MATERIAL PROVIDED below:

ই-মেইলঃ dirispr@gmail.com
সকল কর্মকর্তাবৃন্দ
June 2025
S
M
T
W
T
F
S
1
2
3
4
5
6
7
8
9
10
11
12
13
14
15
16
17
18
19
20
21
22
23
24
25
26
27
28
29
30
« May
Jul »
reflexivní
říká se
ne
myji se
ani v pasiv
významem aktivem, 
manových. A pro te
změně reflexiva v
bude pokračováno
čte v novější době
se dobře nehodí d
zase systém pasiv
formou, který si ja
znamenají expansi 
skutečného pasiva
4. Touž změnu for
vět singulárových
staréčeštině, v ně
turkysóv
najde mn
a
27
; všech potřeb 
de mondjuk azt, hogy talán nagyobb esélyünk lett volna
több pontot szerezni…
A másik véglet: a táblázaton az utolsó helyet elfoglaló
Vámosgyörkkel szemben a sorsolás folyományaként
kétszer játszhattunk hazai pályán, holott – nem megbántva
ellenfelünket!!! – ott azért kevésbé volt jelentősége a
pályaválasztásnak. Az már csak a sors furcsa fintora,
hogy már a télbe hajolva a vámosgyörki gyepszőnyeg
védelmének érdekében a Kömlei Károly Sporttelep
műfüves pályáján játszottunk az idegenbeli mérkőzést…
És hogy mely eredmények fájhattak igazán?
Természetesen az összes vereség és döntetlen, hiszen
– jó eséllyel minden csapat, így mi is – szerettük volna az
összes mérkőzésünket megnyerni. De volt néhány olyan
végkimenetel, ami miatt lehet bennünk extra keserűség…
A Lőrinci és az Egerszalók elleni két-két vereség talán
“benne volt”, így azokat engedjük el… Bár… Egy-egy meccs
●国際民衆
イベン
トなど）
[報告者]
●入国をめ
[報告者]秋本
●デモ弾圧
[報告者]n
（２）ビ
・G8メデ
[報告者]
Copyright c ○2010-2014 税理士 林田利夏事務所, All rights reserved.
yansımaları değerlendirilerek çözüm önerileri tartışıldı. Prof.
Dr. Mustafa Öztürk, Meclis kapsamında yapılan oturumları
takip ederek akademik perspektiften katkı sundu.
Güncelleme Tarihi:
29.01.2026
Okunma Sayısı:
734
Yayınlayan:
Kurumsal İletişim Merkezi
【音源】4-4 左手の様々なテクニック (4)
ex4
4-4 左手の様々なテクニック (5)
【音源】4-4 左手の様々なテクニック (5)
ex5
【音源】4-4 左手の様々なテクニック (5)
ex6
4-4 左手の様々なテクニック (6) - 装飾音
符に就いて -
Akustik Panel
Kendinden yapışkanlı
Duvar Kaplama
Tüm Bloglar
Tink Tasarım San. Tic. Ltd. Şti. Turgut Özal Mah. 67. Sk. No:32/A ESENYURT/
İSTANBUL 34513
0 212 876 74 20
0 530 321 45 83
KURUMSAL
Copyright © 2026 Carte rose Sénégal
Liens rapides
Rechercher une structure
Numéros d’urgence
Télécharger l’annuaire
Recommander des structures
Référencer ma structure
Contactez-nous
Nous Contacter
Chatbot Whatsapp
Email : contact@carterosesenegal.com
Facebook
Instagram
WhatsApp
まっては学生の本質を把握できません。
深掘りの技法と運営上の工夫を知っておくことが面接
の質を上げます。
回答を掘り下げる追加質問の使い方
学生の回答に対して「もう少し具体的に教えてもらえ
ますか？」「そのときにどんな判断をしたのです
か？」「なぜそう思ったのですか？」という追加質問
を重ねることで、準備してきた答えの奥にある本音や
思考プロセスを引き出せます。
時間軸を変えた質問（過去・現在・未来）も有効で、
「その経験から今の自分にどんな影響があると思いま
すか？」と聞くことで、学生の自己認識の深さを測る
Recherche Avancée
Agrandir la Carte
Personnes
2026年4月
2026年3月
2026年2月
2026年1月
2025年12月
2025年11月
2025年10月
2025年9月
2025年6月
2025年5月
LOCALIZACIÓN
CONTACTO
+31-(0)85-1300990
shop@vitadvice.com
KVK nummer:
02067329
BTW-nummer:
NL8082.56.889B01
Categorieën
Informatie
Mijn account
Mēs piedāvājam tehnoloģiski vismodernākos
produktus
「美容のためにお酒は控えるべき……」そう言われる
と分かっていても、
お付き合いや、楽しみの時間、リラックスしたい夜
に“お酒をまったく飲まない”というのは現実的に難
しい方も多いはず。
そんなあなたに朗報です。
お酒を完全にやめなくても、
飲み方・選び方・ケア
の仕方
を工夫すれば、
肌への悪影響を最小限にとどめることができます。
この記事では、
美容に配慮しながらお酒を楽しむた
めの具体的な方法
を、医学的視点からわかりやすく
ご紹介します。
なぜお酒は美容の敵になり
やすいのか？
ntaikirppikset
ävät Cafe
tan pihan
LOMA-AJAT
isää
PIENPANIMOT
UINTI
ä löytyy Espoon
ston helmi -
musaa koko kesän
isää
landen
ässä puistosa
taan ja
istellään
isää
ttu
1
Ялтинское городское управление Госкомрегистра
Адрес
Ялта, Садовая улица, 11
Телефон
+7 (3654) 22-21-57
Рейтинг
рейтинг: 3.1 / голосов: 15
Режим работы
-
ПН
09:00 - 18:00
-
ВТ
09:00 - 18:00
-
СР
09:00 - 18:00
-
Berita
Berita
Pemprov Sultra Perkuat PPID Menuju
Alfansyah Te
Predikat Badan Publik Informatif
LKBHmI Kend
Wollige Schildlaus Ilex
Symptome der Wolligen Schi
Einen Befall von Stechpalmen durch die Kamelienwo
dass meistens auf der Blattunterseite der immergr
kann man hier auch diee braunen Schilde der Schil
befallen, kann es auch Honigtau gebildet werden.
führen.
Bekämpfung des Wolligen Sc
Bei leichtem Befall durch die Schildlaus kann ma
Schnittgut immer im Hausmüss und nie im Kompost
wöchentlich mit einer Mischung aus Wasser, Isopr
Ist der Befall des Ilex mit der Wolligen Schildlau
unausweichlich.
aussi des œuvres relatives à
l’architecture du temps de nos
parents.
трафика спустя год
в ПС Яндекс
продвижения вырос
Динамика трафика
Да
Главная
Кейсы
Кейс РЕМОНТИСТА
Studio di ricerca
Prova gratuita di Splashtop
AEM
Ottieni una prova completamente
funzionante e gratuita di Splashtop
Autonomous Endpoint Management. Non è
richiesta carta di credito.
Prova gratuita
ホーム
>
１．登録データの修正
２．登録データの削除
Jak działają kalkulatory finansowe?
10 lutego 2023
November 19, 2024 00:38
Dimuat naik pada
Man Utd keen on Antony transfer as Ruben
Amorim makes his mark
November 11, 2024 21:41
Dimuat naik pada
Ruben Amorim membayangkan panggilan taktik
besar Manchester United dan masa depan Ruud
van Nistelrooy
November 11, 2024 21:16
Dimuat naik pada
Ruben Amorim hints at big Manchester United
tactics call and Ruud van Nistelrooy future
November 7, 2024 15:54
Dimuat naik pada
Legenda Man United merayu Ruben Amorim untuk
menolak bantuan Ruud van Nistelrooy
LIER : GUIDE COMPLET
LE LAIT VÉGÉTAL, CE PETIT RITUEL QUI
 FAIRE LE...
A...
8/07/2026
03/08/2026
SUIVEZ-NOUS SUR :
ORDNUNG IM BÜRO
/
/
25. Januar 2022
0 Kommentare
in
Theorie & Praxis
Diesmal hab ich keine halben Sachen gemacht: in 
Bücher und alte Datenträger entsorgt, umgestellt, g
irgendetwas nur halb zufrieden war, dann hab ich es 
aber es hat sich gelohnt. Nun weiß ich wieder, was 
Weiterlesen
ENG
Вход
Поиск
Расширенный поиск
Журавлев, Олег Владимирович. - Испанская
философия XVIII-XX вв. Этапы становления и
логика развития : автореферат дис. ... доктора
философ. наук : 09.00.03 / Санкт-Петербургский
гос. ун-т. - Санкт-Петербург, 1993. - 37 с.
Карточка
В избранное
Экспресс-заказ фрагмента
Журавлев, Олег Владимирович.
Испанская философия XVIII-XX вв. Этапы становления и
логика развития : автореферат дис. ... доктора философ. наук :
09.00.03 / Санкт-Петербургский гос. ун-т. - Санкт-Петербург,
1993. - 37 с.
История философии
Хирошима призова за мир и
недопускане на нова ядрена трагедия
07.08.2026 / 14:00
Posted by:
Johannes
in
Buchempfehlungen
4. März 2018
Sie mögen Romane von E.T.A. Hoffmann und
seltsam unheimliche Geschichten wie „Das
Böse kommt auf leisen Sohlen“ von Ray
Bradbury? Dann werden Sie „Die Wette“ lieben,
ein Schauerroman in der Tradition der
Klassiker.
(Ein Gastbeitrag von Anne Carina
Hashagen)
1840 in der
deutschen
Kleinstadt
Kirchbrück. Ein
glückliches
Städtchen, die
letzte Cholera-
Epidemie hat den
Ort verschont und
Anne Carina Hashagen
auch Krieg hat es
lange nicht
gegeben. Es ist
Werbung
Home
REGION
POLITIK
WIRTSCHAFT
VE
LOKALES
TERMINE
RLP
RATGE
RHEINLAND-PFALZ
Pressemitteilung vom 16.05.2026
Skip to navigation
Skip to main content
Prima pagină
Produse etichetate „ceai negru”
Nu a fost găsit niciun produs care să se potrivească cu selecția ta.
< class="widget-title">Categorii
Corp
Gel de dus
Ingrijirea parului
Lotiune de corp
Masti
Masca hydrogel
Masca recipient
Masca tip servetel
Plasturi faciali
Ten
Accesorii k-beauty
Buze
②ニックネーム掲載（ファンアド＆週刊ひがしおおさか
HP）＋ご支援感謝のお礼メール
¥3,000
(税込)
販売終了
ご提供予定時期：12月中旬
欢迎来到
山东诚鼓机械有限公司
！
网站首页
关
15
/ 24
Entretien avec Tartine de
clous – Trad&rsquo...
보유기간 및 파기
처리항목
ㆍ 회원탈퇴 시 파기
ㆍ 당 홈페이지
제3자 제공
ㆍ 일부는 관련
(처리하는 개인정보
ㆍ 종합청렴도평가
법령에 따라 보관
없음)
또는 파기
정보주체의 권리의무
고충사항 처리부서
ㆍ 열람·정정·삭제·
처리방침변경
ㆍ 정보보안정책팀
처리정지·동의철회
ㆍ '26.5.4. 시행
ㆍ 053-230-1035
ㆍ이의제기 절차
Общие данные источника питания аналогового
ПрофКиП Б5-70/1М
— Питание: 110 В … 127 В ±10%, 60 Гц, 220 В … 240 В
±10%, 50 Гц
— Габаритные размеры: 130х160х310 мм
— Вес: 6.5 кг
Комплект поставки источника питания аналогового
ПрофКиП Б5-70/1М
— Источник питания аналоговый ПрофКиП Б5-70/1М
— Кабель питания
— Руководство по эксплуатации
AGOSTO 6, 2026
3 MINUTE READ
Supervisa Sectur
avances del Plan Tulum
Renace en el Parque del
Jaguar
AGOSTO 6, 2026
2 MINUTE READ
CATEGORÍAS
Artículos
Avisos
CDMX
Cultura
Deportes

End of MATERIAL PROVIDED.

* **PROBLEM REQUIREMENTS**
Retype the rows verbatim, starting at the first line and stopping after the line that contains "zase systém pasiv". Include both of these lines.

* **ANSWER TO THE EXERCISE**
ই-মেইলঃ dirispr@gmail.com
সকল কর্মকর্তাবৃন্দ
June 2025
S
M
T
W
T
F
S
1
2
3
4
5
6
7
8
9
10
11
12
13
14
15
16
17
18
19
20
21
22
23
24
25
26
27
28
29
30
« May
Jul »
reflexivní
říká se
ne
myji se
ani v pasiv
významem aktivem, 
manových. A pro te
změně reflexiva v
bude pokračováno
čte v novější době
se dobře nehodí d
zase systém pasiv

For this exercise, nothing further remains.